● WORK ITEM
Your task is to show every line in the listing below that includes "documentation".

##### THE RECORDS #####

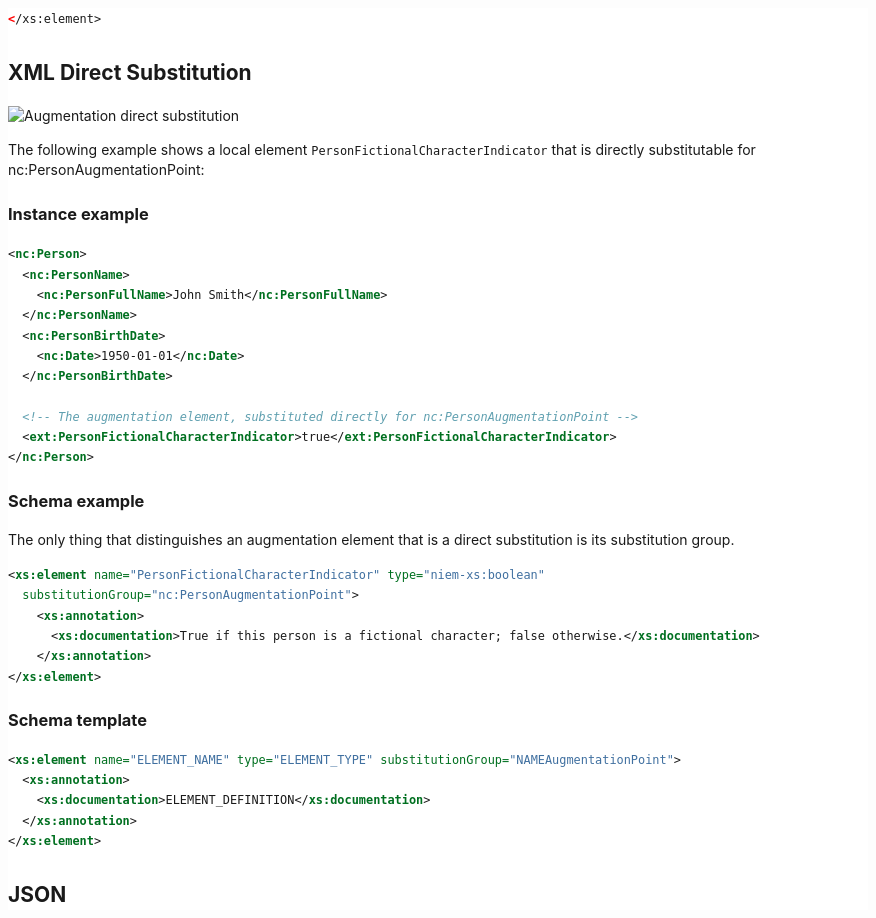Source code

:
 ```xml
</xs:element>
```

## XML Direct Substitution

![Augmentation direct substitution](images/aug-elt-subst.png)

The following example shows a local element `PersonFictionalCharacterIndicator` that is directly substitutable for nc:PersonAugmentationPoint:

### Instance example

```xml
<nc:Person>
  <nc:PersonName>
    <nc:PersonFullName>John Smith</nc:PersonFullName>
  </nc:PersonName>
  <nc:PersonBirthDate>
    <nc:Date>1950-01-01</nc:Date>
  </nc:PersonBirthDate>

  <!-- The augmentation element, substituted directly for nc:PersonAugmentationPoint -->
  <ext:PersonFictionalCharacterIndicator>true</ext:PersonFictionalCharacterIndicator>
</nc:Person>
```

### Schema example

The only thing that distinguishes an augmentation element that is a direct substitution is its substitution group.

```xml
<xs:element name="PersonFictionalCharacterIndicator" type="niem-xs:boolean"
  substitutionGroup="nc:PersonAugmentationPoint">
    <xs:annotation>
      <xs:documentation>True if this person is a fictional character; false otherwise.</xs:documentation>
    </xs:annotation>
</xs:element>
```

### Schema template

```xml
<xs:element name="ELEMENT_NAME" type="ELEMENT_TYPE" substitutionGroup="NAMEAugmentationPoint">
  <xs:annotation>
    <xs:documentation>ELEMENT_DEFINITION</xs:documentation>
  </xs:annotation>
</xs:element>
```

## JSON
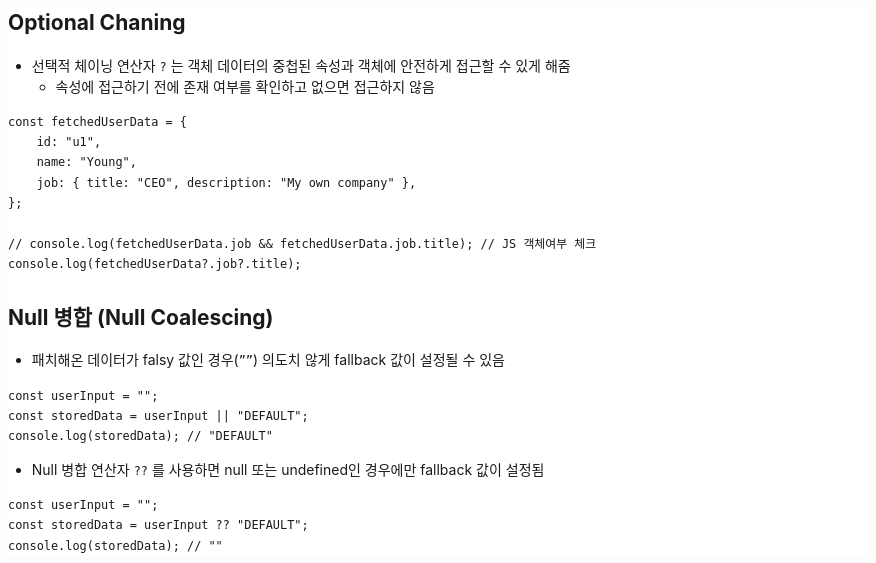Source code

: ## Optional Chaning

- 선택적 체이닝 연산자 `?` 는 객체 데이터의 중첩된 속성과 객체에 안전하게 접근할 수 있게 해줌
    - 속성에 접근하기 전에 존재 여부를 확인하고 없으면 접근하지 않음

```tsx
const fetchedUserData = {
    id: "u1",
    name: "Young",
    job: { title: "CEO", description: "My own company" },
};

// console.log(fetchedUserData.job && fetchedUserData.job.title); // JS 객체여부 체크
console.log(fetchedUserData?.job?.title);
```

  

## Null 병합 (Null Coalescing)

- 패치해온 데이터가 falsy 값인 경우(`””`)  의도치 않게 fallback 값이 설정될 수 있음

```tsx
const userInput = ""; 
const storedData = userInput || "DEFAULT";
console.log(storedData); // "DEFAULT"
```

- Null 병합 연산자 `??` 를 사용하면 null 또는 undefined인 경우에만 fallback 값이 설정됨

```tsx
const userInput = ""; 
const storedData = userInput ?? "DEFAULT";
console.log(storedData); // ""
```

#####

● ANSWER SECTION
      <xs:documentation>True if this person is a fictional character; false otherwise.</xs:documentation>
    <xs:documentation>ELEMENT_DEFINITION</xs:documentation>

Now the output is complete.